Artists Protest Over Planned Eakins Sale
Sunday, November 19, 2006; 7:55 PM
PHILADELPHIA -- Several dozen local artists dismayed by a university's decision to sell Thomas Eakins' masterpiece "The Gross Clinic" joined Sunday the fight to keep the painting in its hometown.
Thomas Jefferson University announced Nov. 11 the planned sale of the painting for $68 million to a partnership of Wal-Mart heiress Alice Walton and the National Gallery of Art in Washington. The university set a Dec. 26 deadline for a counteroffer.
Demonstrators gathered outside the university, and organizer and painter Stanley Bielen compared the school's belated offer to let the community try to match the planned sale price to extortionist fundraising.

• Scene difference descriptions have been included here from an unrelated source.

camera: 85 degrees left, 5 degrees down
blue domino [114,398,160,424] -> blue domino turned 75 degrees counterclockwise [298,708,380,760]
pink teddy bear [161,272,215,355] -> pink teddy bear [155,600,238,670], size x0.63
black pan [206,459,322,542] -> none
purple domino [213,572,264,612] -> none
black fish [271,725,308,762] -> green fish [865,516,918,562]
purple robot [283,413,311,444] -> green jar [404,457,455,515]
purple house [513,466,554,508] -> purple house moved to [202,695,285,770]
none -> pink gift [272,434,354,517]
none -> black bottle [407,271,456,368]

"That's a ransom note. Give us $68 million or you will never see this painting again," Bielen said. But he voiced hope that a coalition of city and arts leaders can stop the planned sale. He suggested protests continue weekly outside the school throughout the campaign.
Eakins was born in 1844 near Bielen's studio at the northern edge of Center City, although the lot is now vacant. "His house is gone. This is his great masterpiece. Let it stay here," Bielen told the sign-wielding demonstrators.
Mayor John F. Street has endorsed the effort, which is being led by Philadelphia Museum of Art Director Anne d'Harnoncourt and other civic leaders.
"The Gross Clinic," a graphic 1875 canvas that depicts surgeon Dr. Samuel Gross teaching Jefferson students the finer points of 19th century surgery, was designed to illustrate Philadelphia's groundbreaking scientific and artistic achievements.
A group of Jefferson alumni bought it in 1878 for $200, and it has remained in university hands ever since.
Jefferson officials have said they initiated the sale to raise funds for a planned campus expansion and to advance the school's clinical and educational mission. Walton wants the painting for an art museum scheduled to open in Arkansas in 2009.